Je n’ai pas pris l’accord de plaidoyer qu’on m’a offert – admettre ma culpabilité, suspendre mon permis de conduire, m’enregistrer en tant que conducteur en état d’ébriété et payer une amende – parce que je n’étais pas coupable. Je sentais la réprimande de la juge qui m’expliquait d’un ton autoritaire que ce serait elle qui déciderait de ma punition et non pas le jury et que si je perdais, je devais payer les coûts encourus par tous les jurés. Elle voulait me faire peur. Elle voulait sans doute que je prenne l’accord et que j’admette que j’avais commis un crime, mais… je n’étais pas coupable.
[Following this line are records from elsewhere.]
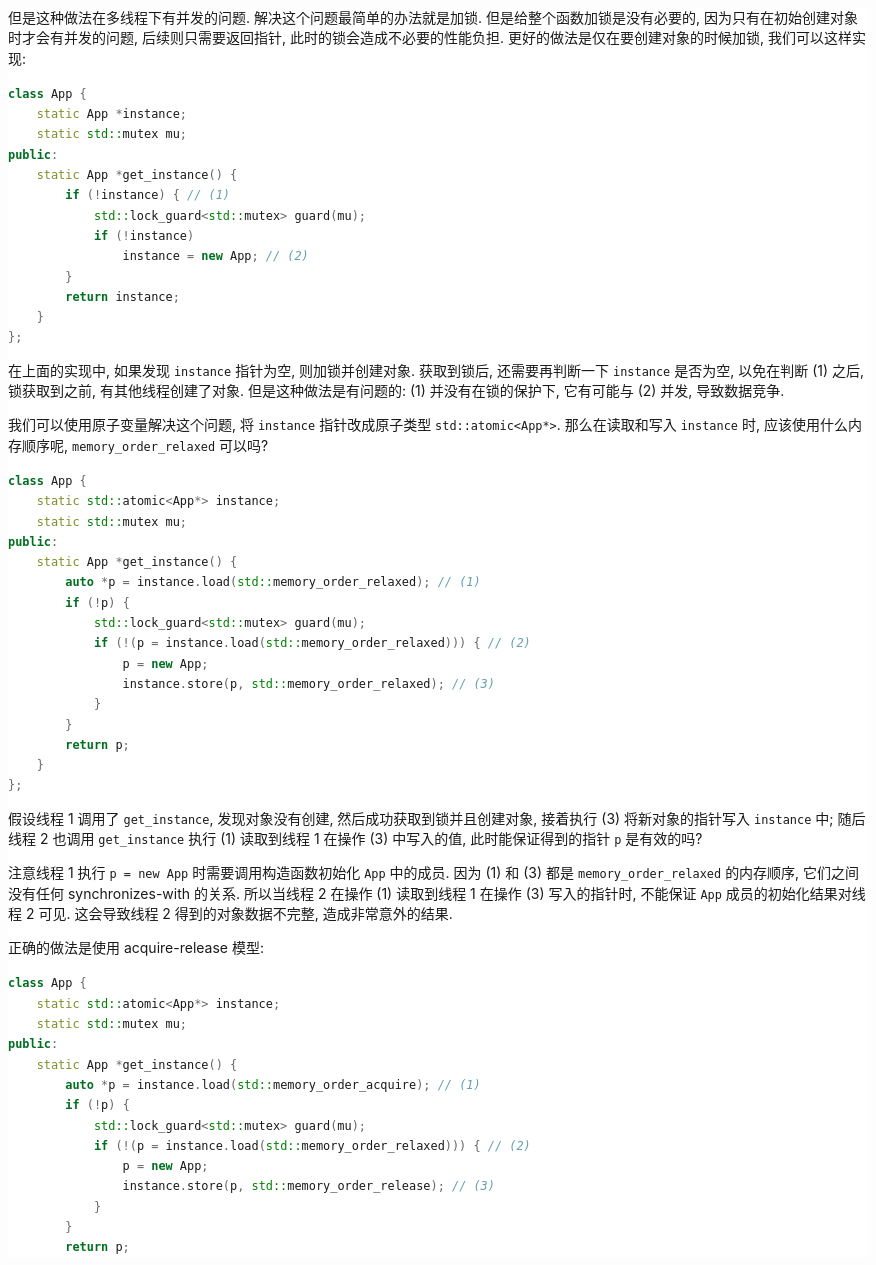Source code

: 但是这种做法在多线程下有并发的问题. 解决这个问题最简单的办法就是加锁. 但是给整个函数加锁是没有必要的, 因为只有在初始创建对象时才会有并发的问题, 后续则只需要返回指针, 此时的锁会造成不必要的性能负担. 更好的做法是仅在要创建对象的时候加锁, 我们可以这样实现:

```c++
class App {
    static App *instance;
    static std::mutex mu;
public:
    static App *get_instance() {
        if (!instance) { // (1)
            std::lock_guard<std::mutex> guard(mu);
            if (!instance)
                instance = new App; // (2)
        }
        return instance;
    }
};
```

在上面的实现中, 如果发现 `instance` 指针为空, 则加锁并创建对象. 获取到锁后, 还需要再判断一下 `instance` 是否为空, 以免在判断 (1) 之后, 锁获取到之前, 有其他线程创建了对象. 但是这种做法是有问题的: (1) 并没有在锁的保护下, 它有可能与 (2) 并发, 导致数据竞争.

我们可以使用原子变量解决这个问题, 将 `instance` 指针改成原子类型 `std::atomic<App*>`. 那么在读取和写入 `instance` 时, 应该使用什么内存顺序呢, `memory_order_relaxed` 可以吗?

```c++
class App {
    static std::atomic<App*> instance;
    static std::mutex mu;
public:
    static App *get_instance() {
        auto *p = instance.load(std::memory_order_relaxed); // (1)
        if (!p) {
            std::lock_guard<std::mutex> guard(mu);
            if (!(p = instance.load(std::memory_order_relaxed))) { // (2)
                p = new App;
                instance.store(p, std::memory_order_relaxed); // (3)
            }
        }
        return p;
    }
};
```

假设线程 1 调用了 `get_instance`, 发现对象没有创建, 然后成功获取到锁并且创建对象, 接着执行 (3) 将新对象的指针写入 `instance` 中; 随后线程 2 也调用 `get_instance` 执行 (1) 读取到线程 1 在操作 (3) 中写入的值, 此时能保证得到的指针 `p` 是有效的吗?

注意线程 1 执行 `p = new App` 时需要调用构造函数初始化 `App` 中的成员. 因为 (1) 和 (3) 都是 `memory_order_relaxed` 的内存顺序, 它们之间没有任何 synchronizes-with 的关系. 所以当线程 2 在操作 (1) 读取到线程 1 在操作 (3) 写入的指针时, 不能保证 `App` 成员的初始化结果对线程 2 可见. 这会导致线程 2 得到的对象数据不完整, 造成非常意外的结果.

正确的做法是使用 acquire-release 模型:

```c++
class App {
    static std::atomic<App*> instance;
    static std::mutex mu;
public:
    static App *get_instance() {
        auto *p = instance.load(std::memory_order_acquire); // (1)
        if (!p) {
            std::lock_guard<std::mutex> guard(mu);
            if (!(p = instance.load(std::memory_order_relaxed))) { // (2)
                p = new App;
                instance.store(p, std::memory_order_release); // (3)
            }
        }
        return p;
```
J’ai passé une journée complète en cour judiciaire avec un indice d’alcool en deçà de la limite permise. Est-ce que 0,08 est un nombre capricieux? Est-ce qu’ils peuvent choisir qui ils condamneront en bypassant la loi? Comment ce système est-il juste et équitable? Même après qu’on m’ait jugé non-coupable, je devais, pour une raison que j’ignore, payer des frais afin que l’on réintègre mon permis. C’est plus qu’une coïncidence. J’ai senti que c’était une stratégie, qu’ils étaient déterminés.
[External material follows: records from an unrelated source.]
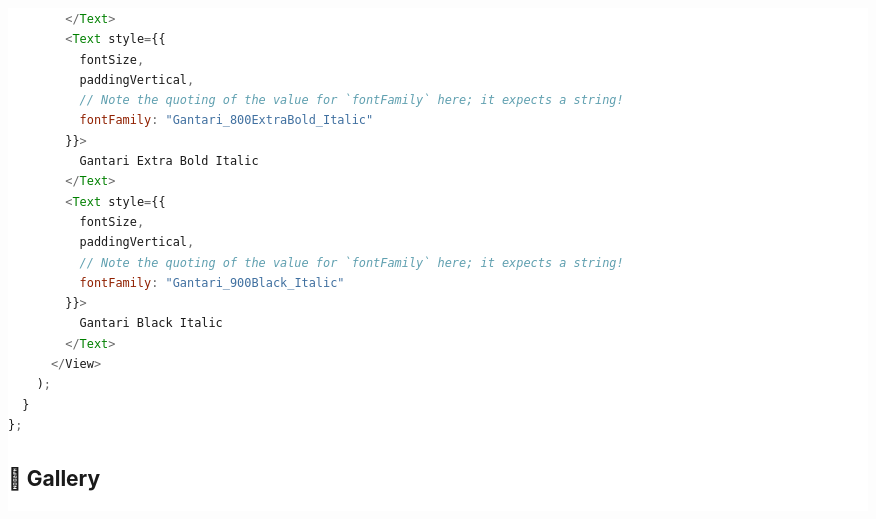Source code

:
 ```js
        </Text>
        <Text style={{
          fontSize,
          paddingVertical,
          // Note the quoting of the value for `fontFamily` here; it expects a string!
          fontFamily: "Gantari_800ExtraBold_Italic"
        }}>
          Gantari Extra Bold Italic
        </Text>
        <Text style={{
          fontSize,
          paddingVertical,
          // Note the quoting of the value for `fontFamily` here; it expects a string!
          fontFamily: "Gantari_900Black_Italic"
        }}>
          Gantari Black Italic
        </Text>
      </View>
    );
  }
};
```

## 🔡 Gallery


||||
|-|-|-|
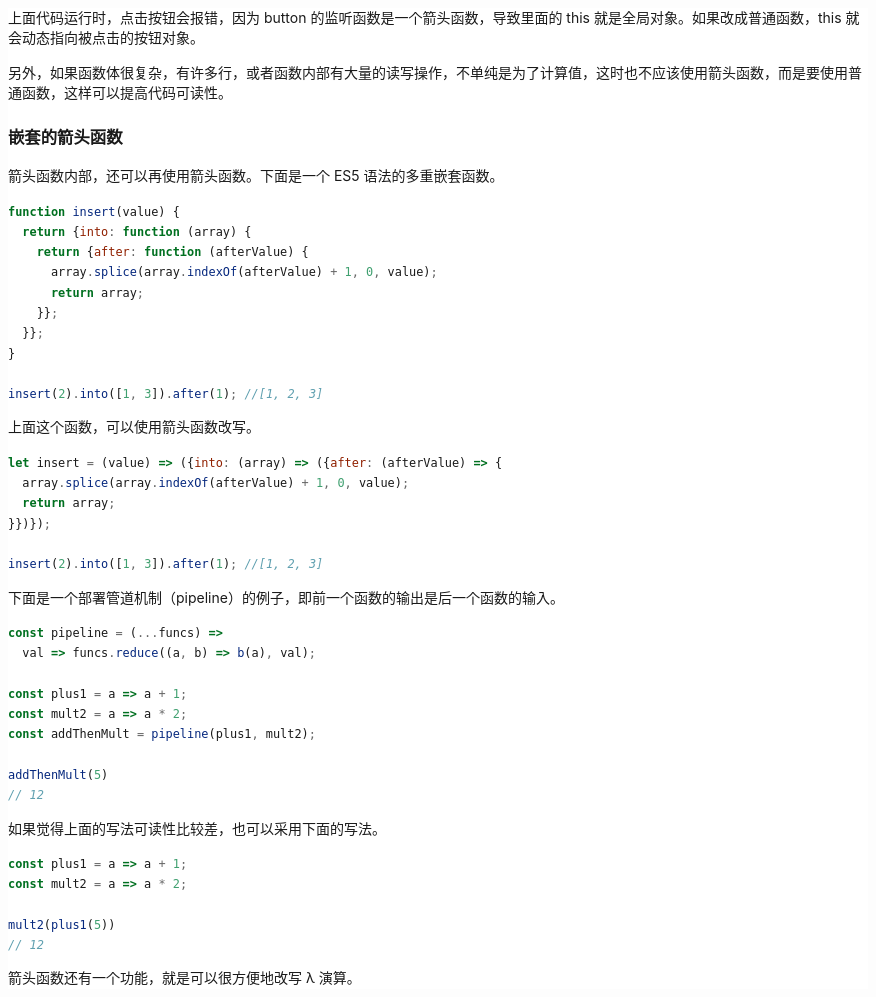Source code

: 上面代码运行时，点击按钮会报错，因为 button 的监听函数是一个箭头函数，导致里面的 this 就是全局对象。如果改成普通函数，this 就会动态指向被点击的按钮对象。

另外，如果函数体很复杂，有许多行，或者函数内部有大量的读写操作，不单纯是为了计算值，这时也不应该使用箭头函数，而是要使用普通函数，这样可以提高代码可读性。

### 嵌套的箭头函数
箭头函数内部，还可以再使用箭头函数。下面是一个 ES5 语法的多重嵌套函数。

``` js
function insert(value) {
  return {into: function (array) {
    return {after: function (afterValue) {
      array.splice(array.indexOf(afterValue) + 1, 0, value);
      return array;
    }};
  }};
}

insert(2).into([1, 3]).after(1); //[1, 2, 3]
```

上面这个函数，可以使用箭头函数改写。

``` js
let insert = (value) => ({into: (array) => ({after: (afterValue) => {
  array.splice(array.indexOf(afterValue) + 1, 0, value);
  return array;
}})});

insert(2).into([1, 3]).after(1); //[1, 2, 3]
```

下面是一个部署管道机制（pipeline）的例子，即前一个函数的输出是后一个函数的输入。

``` js
const pipeline = (...funcs) =>
  val => funcs.reduce((a, b) => b(a), val);

const plus1 = a => a + 1;
const mult2 = a => a * 2;
const addThenMult = pipeline(plus1, mult2);

addThenMult(5)
// 12
```

如果觉得上面的写法可读性比较差，也可以采用下面的写法。

``` js
const plus1 = a => a + 1;
const mult2 = a => a * 2;

mult2(plus1(5))
// 12
```

箭头函数还有一个功能，就是可以很方便地改写 λ 演算。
Ma grand-mère avait 13 ans lorsque Emmitt Till a été assassiné pour avoir sifflé une femme blanche. Mes parents, qui sont nés dans les années 1960, ont grandi pendant le mouvement afro-américain des droits civiques. En 2020, je suis témoin des mêmes inégalités et de la même discrimination qu’il y a 65 ans. J’ai vu la vidéo de George Floyd avec le genou sur sa nuque pour tout près de neuf minutes. J’ai vu Eric Garner se faire tenir par le cou, jusqu’à ce qu’il ne puisse plus respirer. Sur son lit de mort, la présumée « victime » de Till a admis qu’elle avait menti. Il paraîtrait que George Floyd travaillait avec le policier qui l’a tué. Dans tous ces cas, incluant celui de ma mère et le mien, trois choses font surface chaque fois : les mensonges permettant de protéger le système coûte que coûte, le type de personnes qui sont prêtes à protéger cedit système et les victimes innocentes provenant de tout ce processus.
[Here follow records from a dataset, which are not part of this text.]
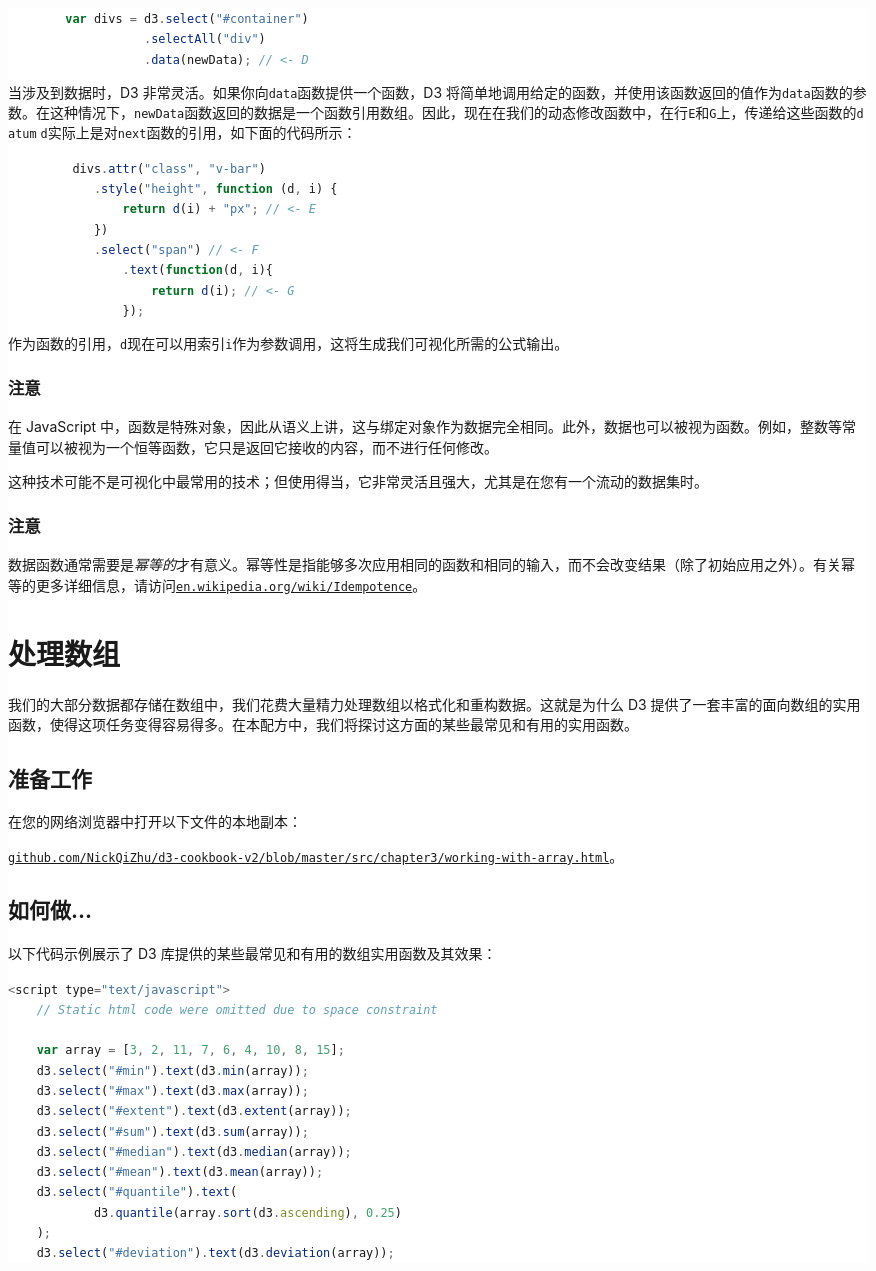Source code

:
 ```js
        var divs = d3.select("#container") 
                   .selectAll("div") 
                   .data(newData); // <- D 

```

当涉及到数据时，D3 非常灵活。如果你向`data`函数提供一个函数，D3 将简单地调用给定的函数，并使用该函数返回的值作为`data`函数的参数。在这种情况下，`newData`函数返回的数据是一个函数引用数组。因此，现在在我们的动态修改函数中，在行`E`和`G`上，传递给这些函数的`datum` `d`实际上是对`next`函数的引用，如下面的代码所示：

```js
         divs.attr("class", "v-bar") 
            .style("height", function (d, i) { 
                return d(i) + "px"; // <- E 
            }) 
            .select("span") // <- F 
                .text(function(d, i){  
                    return d(i); // <- G 
                });  

```

作为函数的引用，`d`现在可以用索引`i`作为参数调用，这将生成我们可视化所需的公式输出。

### 注意

在 JavaScript 中，函数是特殊对象，因此从语义上讲，这与绑定对象作为数据完全相同。此外，数据也可以被视为函数。例如，整数等常量值可以被视为一个恒等函数，它只是返回它接收的内容，而不进行任何修改。

这种技术可能不是可视化中最常用的技术；但使用得当，它非常灵活且强大，尤其是在您有一个流动的数据集时。

### 注意

数据函数通常需要是*幂等的*才有意义。幂等性是指能够多次应用相同的函数和相同的输入，而不会改变结果（除了初始应用之外）。有关幂等的更多详细信息，请访问[`en.wikipedia.org/wiki/Idempotence`](http://en.wikipedia.org/wiki/Idempotence)。

# 处理数组

我们的大部分数据都存储在数组中，我们花费大量精力处理数组以格式化和重构数据。这就是为什么 D3 提供了一套丰富的面向数组的实用函数，使得这项任务变得容易得多。在本配方中，我们将探讨这方面的某些最常见和有用的实用函数。

## 准备工作

在您的网络浏览器中打开以下文件的本地副本：

[`github.com/NickQiZhu/d3-cookbook-v2/blob/master/src/chapter3/working-with-array.html`](https://github.com/NickQiZhu/d3-cookbook-v2/blob/master/src/chapter3/working-with-array.html)。

## 如何做...

以下代码示例展示了 D3 库提供的某些最常见和有用的数组实用函数及其效果：

```js
<script type="text/javascript"> 
    // Static html code were omitted due to space constraint 

    var array = [3, 2, 11, 7, 6, 4, 10, 8, 15]; 
    d3.select("#min").text(d3.min(array)); 
    d3.select("#max").text(d3.max(array)); 
    d3.select("#extent").text(d3.extent(array)); 
    d3.select("#sum").text(d3.sum(array)); 
    d3.select("#median").text(d3.median(array)); 
    d3.select("#mean").text(d3.mean(array)); 
    d3.select("#quantile").text( 
            d3.quantile(array.sort(d3.ascending), 0.25) 
    ); 
    d3.select("#deviation").text(d3.deviation(array)); 
```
Comme mes parents, mon objectif ultime est de faire en sorte que mes enfants ne vivent pas les mêmes injustices que j’ai vécues. Alors que je me tenais droit et solidaire aux côtés des autres manifestants pacifiques dans les rues de Montréal, je ne pouvais m’empêcher de voir ce que les gens de deux générations avant moi avaient vu; ma version semblait être la suite d’un mauvais film d’horreur que personne ne voulait refaire. Alors que je tenais mon fils dans mes bras au cours de la manifestation à Montréal, je me suis dit « Je me demande quelle époque il vivra? Est-ce que l’histoire se répètera incessamment ou si la prochaine génération de leaders sera la bonne? Celle qui changera réellement les choses… » Je ne pouvais pas répondre à ces questions. J’ai donc tenu mon fils encore plus fort.